Start with this. They have separated subscribers into two categories: Spectrum subscribers and “Legacy Time Warner” subscribers. Within these categories they have multiple service tiers based on the channels and equipment each subscriber chooses. The pricing for services and equipment within the categories is not the same between the categories. The same converter box could be as little as free or as much as $10.75 per box, per month. Many subscribers did not pay for converters because, before Charter/Spectrum began encrypting signals, there was no need. The encryption is an excuse to increase their profits at the expense of subscribers, some of whom will be paying not just a few dollars more per month but multiples.
Though our PEG (Public, Educational, Government) Access channels, are required by our Franchise agreement to be located on channels in the “Basic Tier” they have been moved to channels that are well beyond that, almost 1,300 channels beyond that, to 1301, 1302, 1303. There are the channels that bring you what’s going on in our schools, what our town Select boards and City Councils are doing and local public interest activities are going on. And though some of our access channels are now produced in HD, they are being displayed in SD, stepped down in quality. Charter/Spectrum has refused to upgrade the transmission to the new standard even though technical advancements in the industry are supposed to be incorporated into our system (Spectrum advertises its “advanced systems”) per our agreements.
Charter/Spectrum has not been honest with subscribers. They say their system is “fiber rich.” What does that mean? Their system is not all fiber and their Internet speeds are not all 100Mbps as advertised. Their upload speed is a small fraction of that. They referred to conversion to encrypted signals by saying they were going “all digital”, but the FCC mandated the conversion to digital years ago, and digital TVs have had cable connected simply by screwing it into any digital set – no box required. With the encryption, subscribers must have proprietary converter boxes to view their digital TVs at additional costs for boxes.
The list of issues goes on.
Our Berkshire towns do not individually have the resources to fight the battles that need to be fought to protect the interests of the town and subscribers from the leviathan, Charter/Spectrum, that has emerged in our midst.
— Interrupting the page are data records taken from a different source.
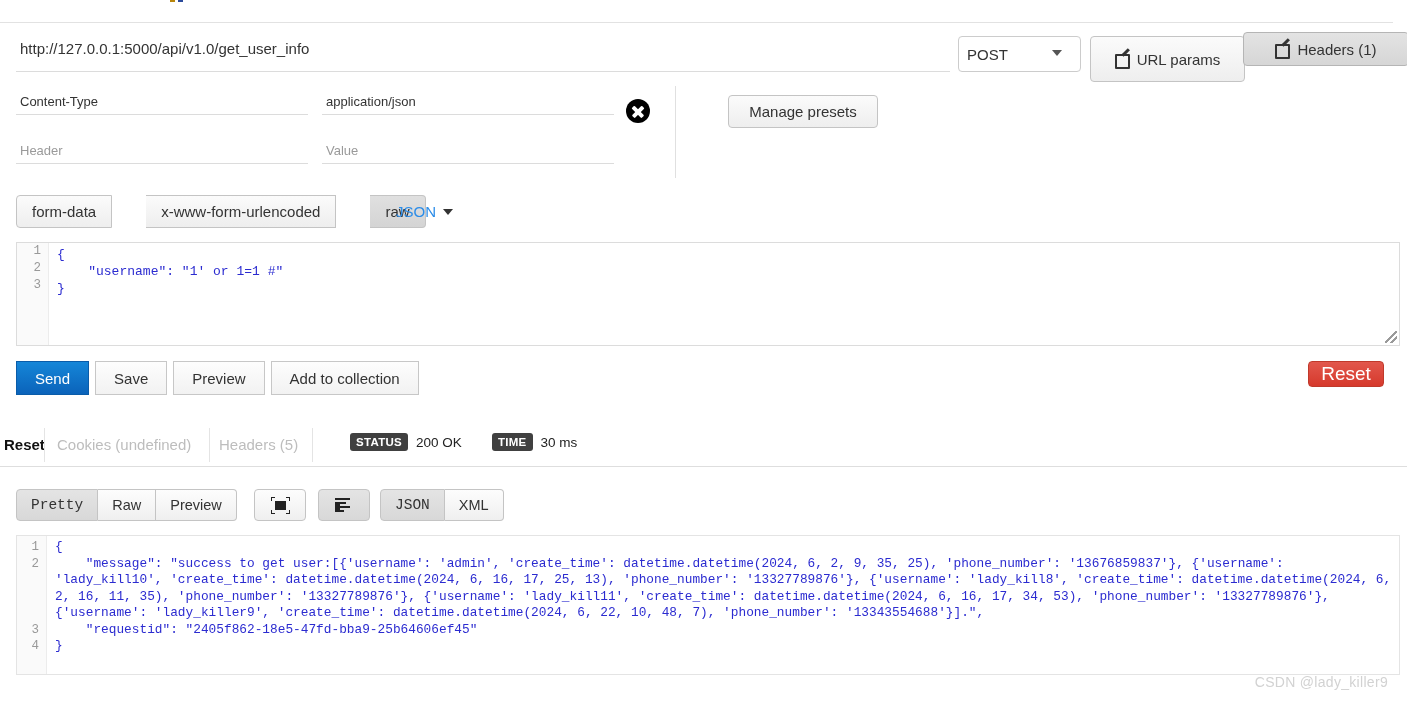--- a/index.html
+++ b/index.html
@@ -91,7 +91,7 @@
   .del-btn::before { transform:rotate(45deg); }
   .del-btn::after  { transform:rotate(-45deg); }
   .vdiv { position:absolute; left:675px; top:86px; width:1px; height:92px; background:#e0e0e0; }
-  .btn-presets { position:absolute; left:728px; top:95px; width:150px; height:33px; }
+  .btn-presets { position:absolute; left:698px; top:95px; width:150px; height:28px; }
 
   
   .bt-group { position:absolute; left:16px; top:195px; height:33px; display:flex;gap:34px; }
We need help and support:
- All Berkshire towns and cities need to adopt a set of uniform, basic terms and conditions to be incorporated in Cable Franchise License agreements with Spectrum/Charter and,
- All Berkshire towns and cities need to band together and form a single cable oversight body and The State of Massachusetts needs to put some tooth into the enforcement of Cable Franchise Licenses and some muscle in regulation of all cable service providers.
Our elected representatives have expressed their support. The Attorney General’s office has begun taking steps in this direction. There is now a website where Massachusetts cable subscribers can report problems that they have not been able resolve: www.mass.gov\get-consumer-support. They will be evaluating how the oversight of cable operators throughout the state can be improved.
These and other cable oversight issues will be discussed at the Five Town Cable Advisory Committee quarterly meeting, Tuesday, March 13th, 6:30 p.m., at the Sheffield Town Hall. This meeting is open to the public. The Five Town Cable Advisory Committee is made up of representatives from Great Barrington, Lee, Lenox, Sheffield and Stockbridge. Representatives from Charter/Spectrum will also be in attendance.
Linda Z. Miller
The writer is chairman for the Five Town Cable Advisory Committee.